If landlord needs property for personal use:

If the landlord wants to retain the property for personal use, Article 26 (2) of the Tenancy Law prohibits the landlord from leasing the property to a third party for a period of two years, or in the case of non-residential properties, for three years, unless the (RDSC) determines a lesser period.

If the landlord rents the property within the restricted timeframe, directly breaching Article 26 (2), a tenant can also request the RDSC award compensation.
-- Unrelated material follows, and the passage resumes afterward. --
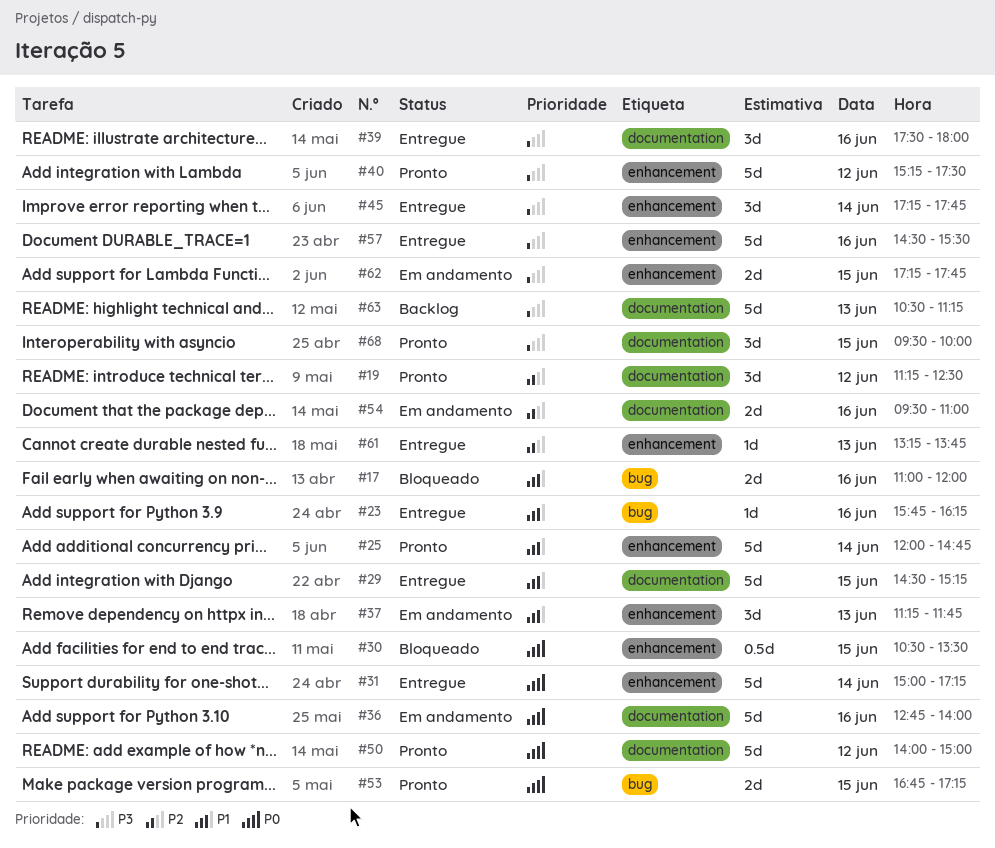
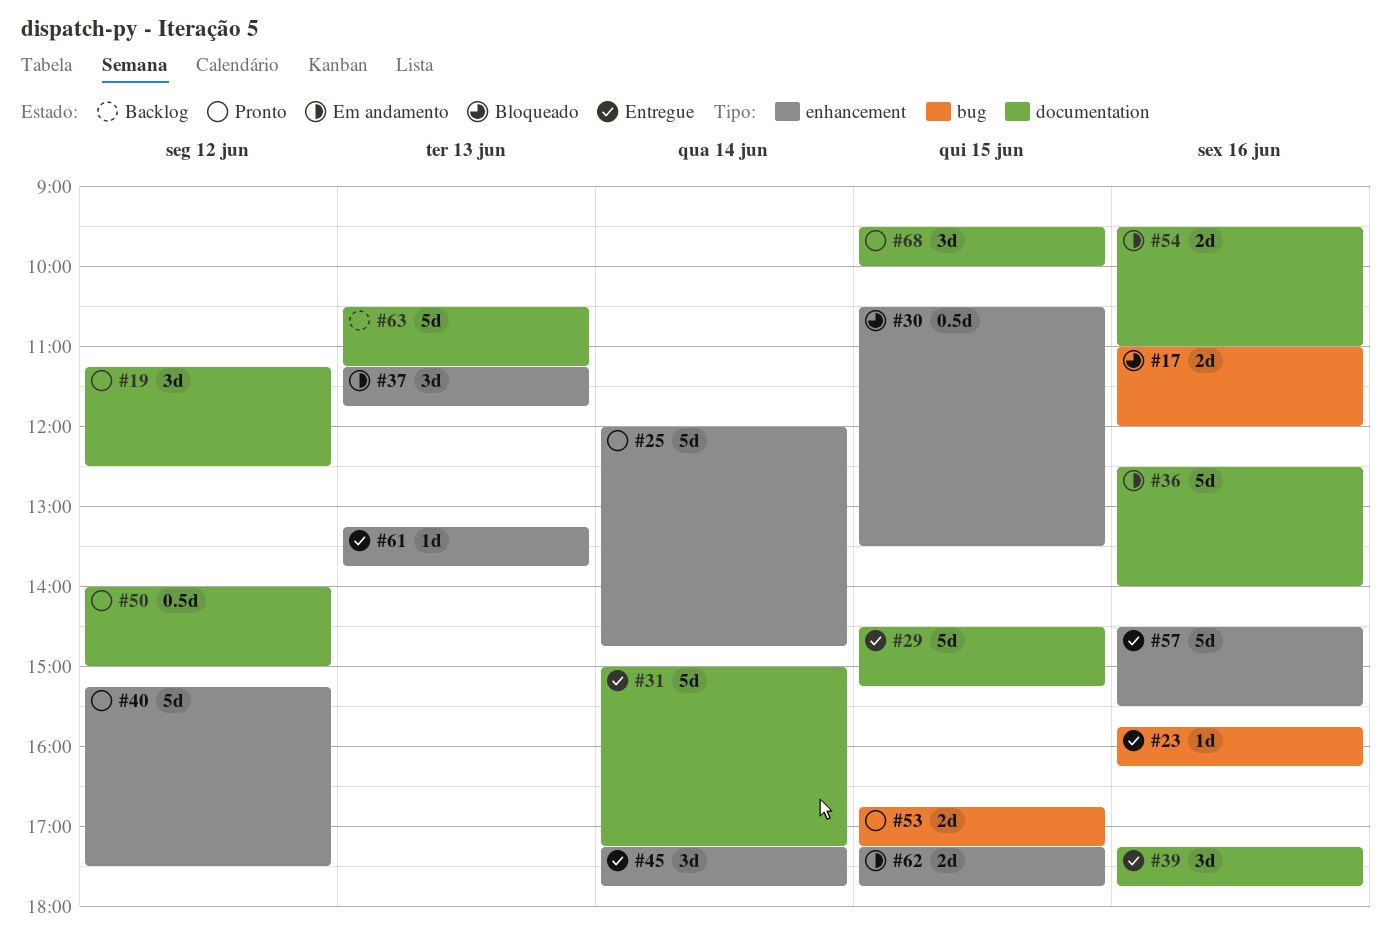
#31, label: enhancement -> documentation
#36, begins: 12:45 -> 12:30
#39, begins: 17:30 -> 17:15
#39, ends: 18:00 -> 17:45
#50, estimate: 5d -> 0.5d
What is the notice period for eviction?

The landlord must provide a 12-month notice to the tenant before the date of eviction through a notary public or by registered mail.

Increase in rent amount

If your tenancy contract is approaching renewal, and you are thinking of renegotiating the annual rent amount with your landlord, it is useful to know your legal rights. 

Decree No. 43 of 2013 governs rental increases for property in Dubai. This law establishes whether a landlord is entitled to increase the annual rent, and the percentage increase that can be applied to the property. The standard used to justify a landlord’s ability to increase the rent is based on whether the existing lease falls within the average rental for comparable properties as determined by RERA’s Rental Increase Calculator. 
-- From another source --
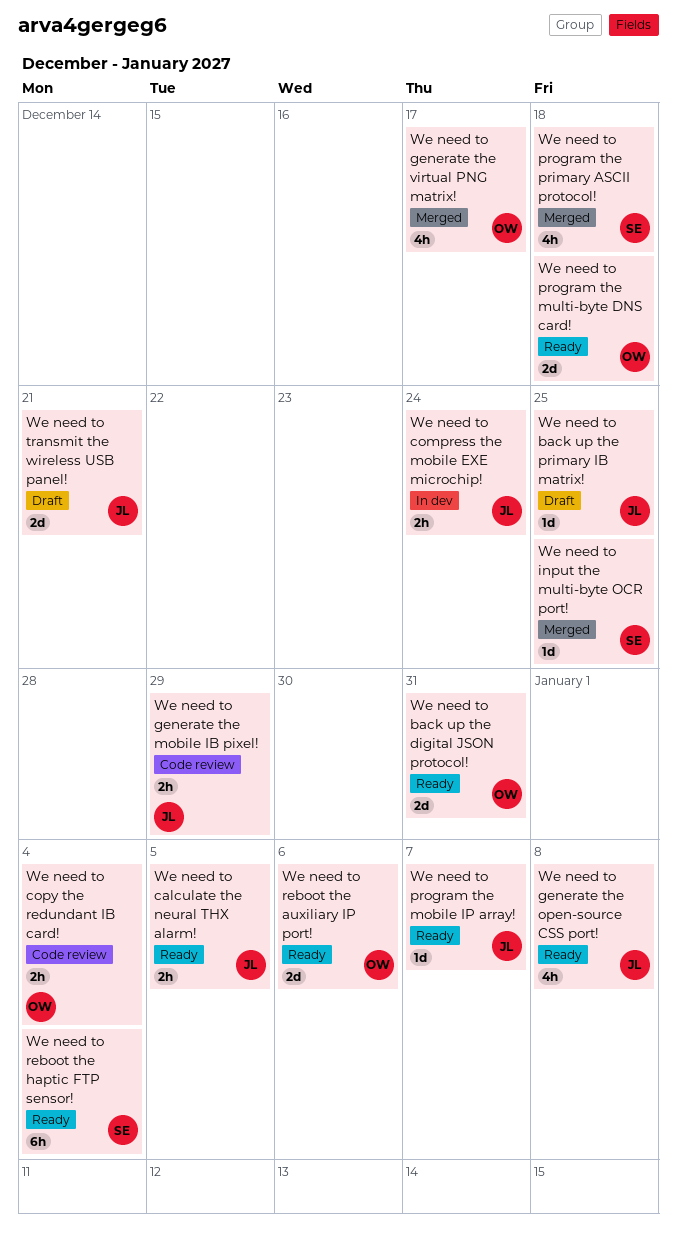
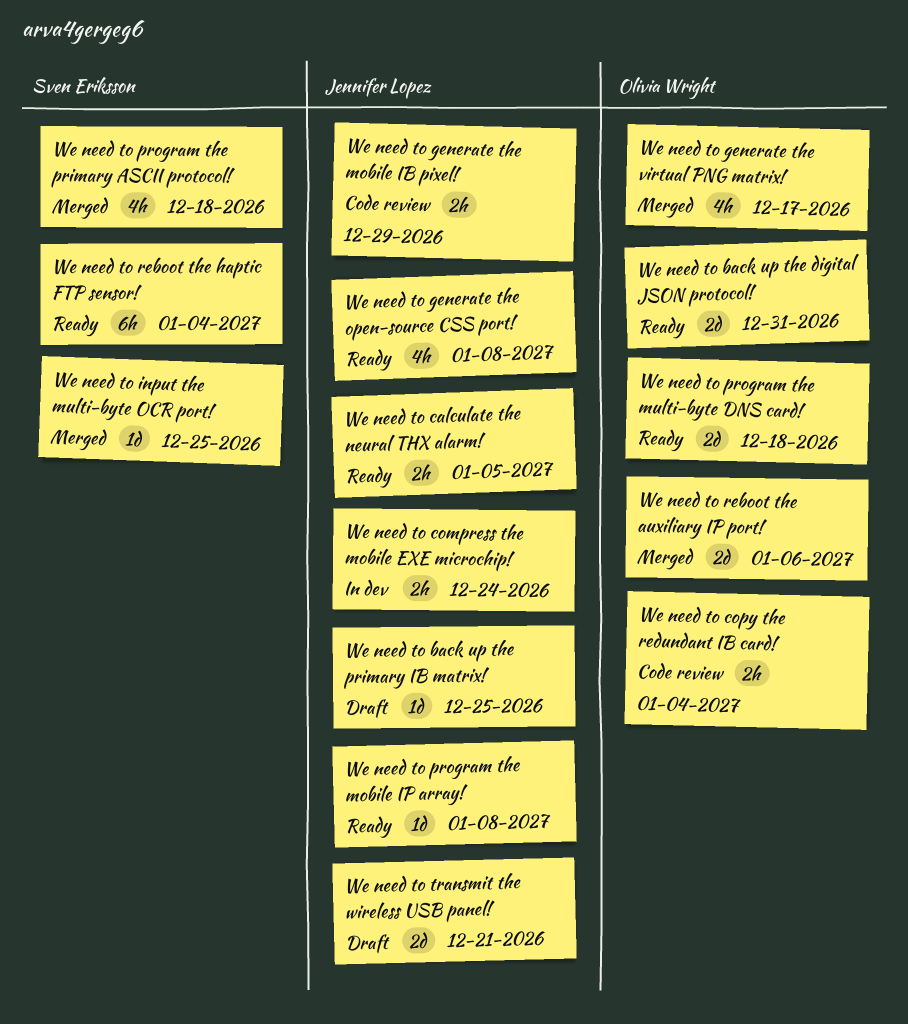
We need to program the mobile IP array!, due: Jan 7 -> Jan 8
We need to reboot the auxiliary IP port!, status: Ready -> Merged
When is a rental increase permitted?

Under the Dubai Rental Price Index, landlords may adhere to the following framework for rental increases:

  • No increase is permitted when the rent increase calculator shows the current rent paid is within the stipulated range.
  • A 5% rent increase is permitted when the rent falls between 11–20% less than the average for the location;
  • A 10% rent increase is permitted when the rent falls between 21–30% less than the average for the location;
  • A 15% rent increase is permitted when the rent falls between 31–40% less than the average for the location;
  • A 20% rent increase is permitted when the rent is less than 40% of the average for the location.

RERA determines the rent index, and to what extent an increase will apply, based on the following:

  • Type of property (residential, commercial or industrial)
  • Freehold or leasehold
  • Villa or apartment
  • Location of the property
  • Number of bedrooms

The information used by RERA to obtain the average rent is collected from DLD’s Ejari system.
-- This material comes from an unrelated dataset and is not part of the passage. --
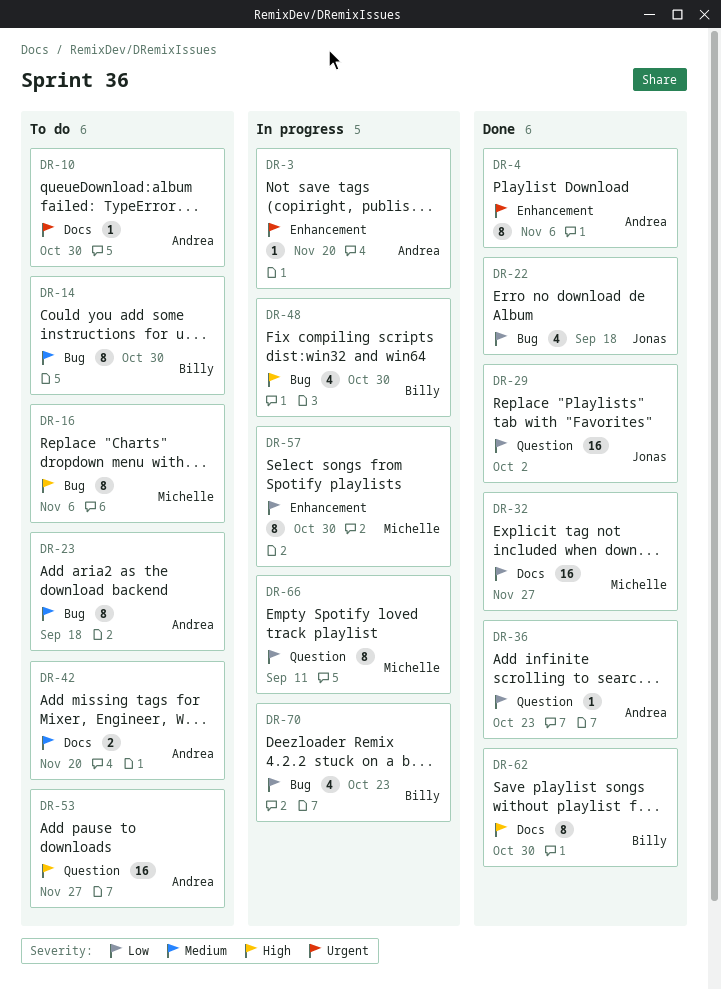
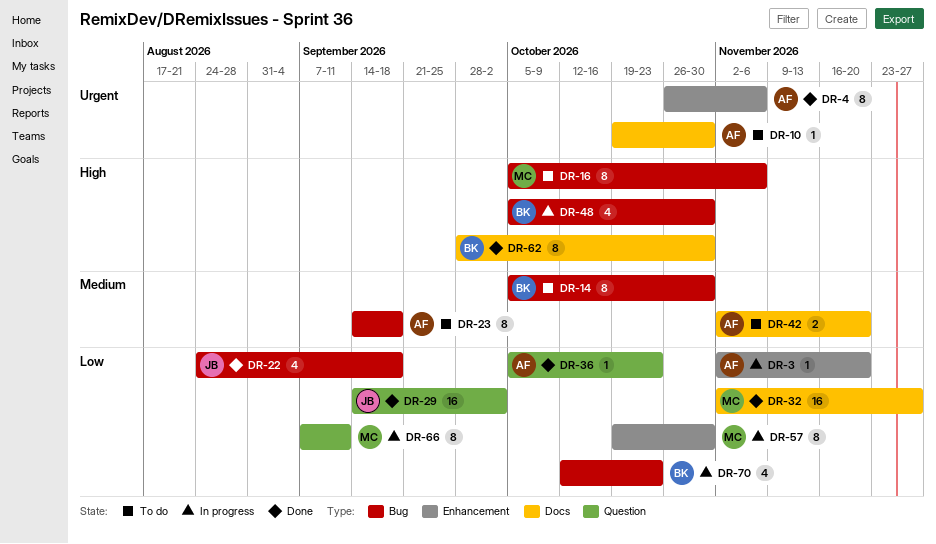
DR-3, priority: Urgent -> Low
DR-53: present -> none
What is the rent increase notice period?

If the landlord demands an increase in the rent upon renewal, you are not obligated to agree to it. So, what are your rights in this situation? Dubai Tenancy Law states that when either party wishes to change the terms of the tenancy contract, they must notify the other party not less than 90 days before the expiry date, unless otherwise agreed.

Things to check

  • Whether the proposed rent increase is within the bounds of RERA’s rental increase calculator;
  • If your community is not listed in the rental increase calculator, then the regular rules of rental increase do not apply. In this instance, you and your landlord will have to agree upon what you feel is a fair price;
  • If your community is listed in the rental increase calculator but you believe one or both of the above mentioned requirements have not been met, you can contest the landlord’s notice. If you do not reach an agreement, you can submit a complaint to the RDSC.

If you refuse the rental increase as proposed by the landlord, you must provide 60 days’ notice before the renewal date that you will be vacating the property.

Conversely, you are seeking to negotiate a rental decrease, you must ensure a written request is issued to the landlord within the timeframe mentioned within the 90 day period before the expiry date of the tenancy contract, per Tenancy Law, unless agreed otherwise.